= Ricca's factors =

Ricca's factors as an elicitor in plant defense

A Ricca's factor is considered to be an elicitor of electrical signalling in wounded plants, recently shown to be thioglucoside glucohydrolase, a protein of the myrosinase family.

==History==
Ricca's factors were originally considered to be hormones transported in the water of the xylem as a stress-induced response in Mimosa pudica, denoted first in scientific literature in 1916 by plant scientist Ubaldo Ricca of Genoa, Italy. These chemicals in theory are released following wounding, or from the herbivores themselves, and travel long distances.

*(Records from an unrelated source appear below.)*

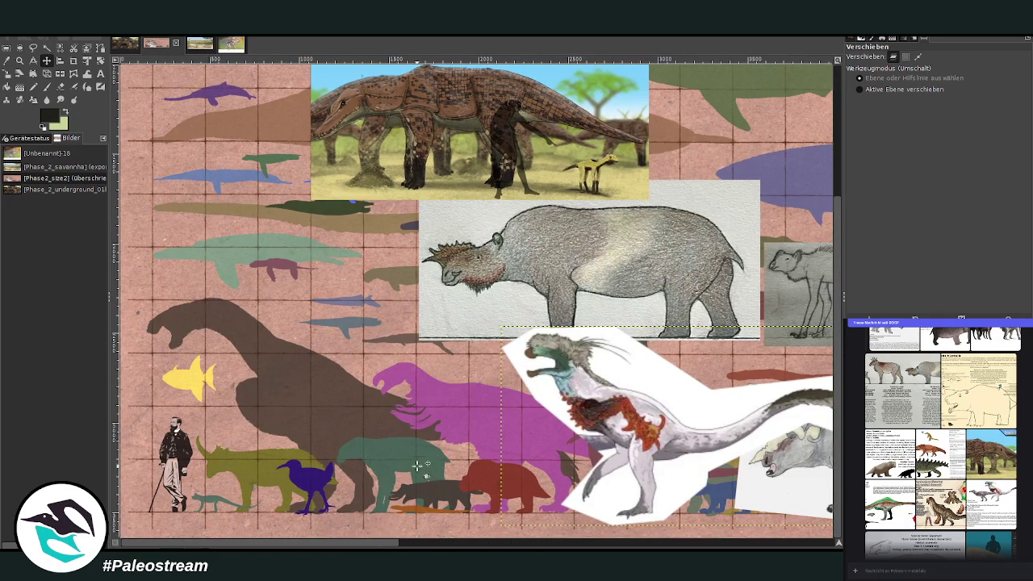
left_click_drag(374, 545, 373, 545)
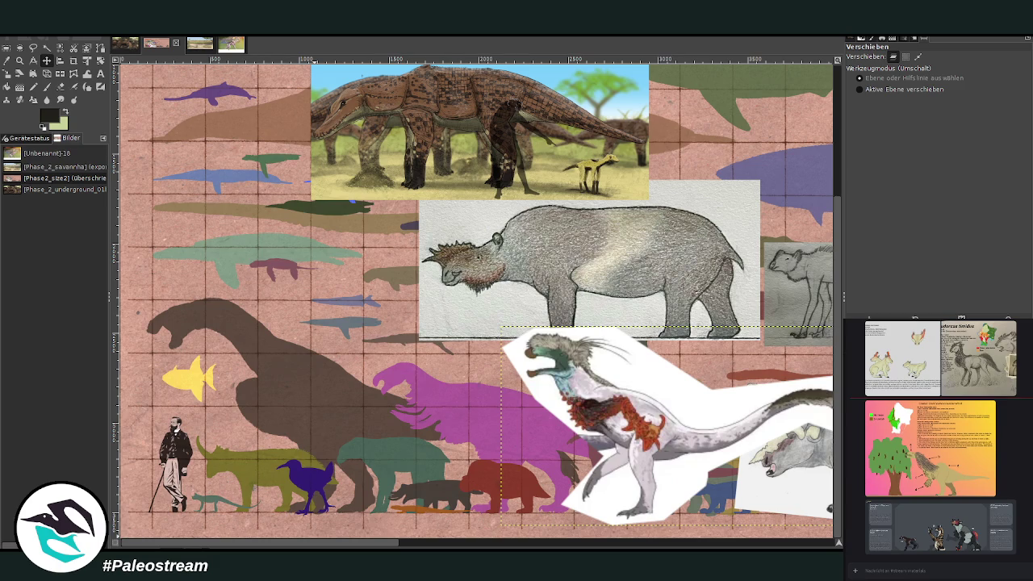
mouse_move(380, 543)
left_mouse_down()
mouse_move(466, 543)
mouse_move(377, 543)
left_mouse_up()
scroll(477, 298, "right", 1)
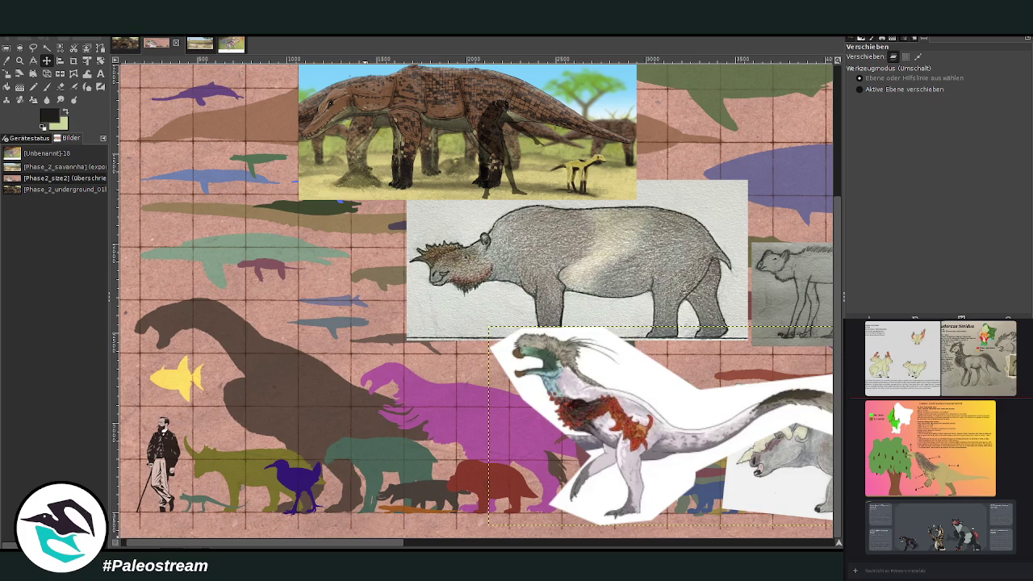
left_click(200, 50)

Whilst early research initially predicted the inducers to be hormones, as of 2023 these are suspected to be β-thioglucoside glucohydrolase 1 & 2 (TGG1, TGG2).

==Mechanism==

Severe wounding triggers defence-inducing electrical signals known as slow wave potentials in angiosperms. These widespread signals are transmitted between leaves, often induced by herbivore-mediated damage of the leaf midrib or petiole, via the primary distal leaf vein. It is denoted by a long-duration membrane depolarisation phase, lasting approximately two minutes, allowing rapid loss of membrane potential. Slow wave potentials alongside short-lived aglycone intermediates generated by hydrolysis of glucosinolate or Ricca's factors play a role in plant defence.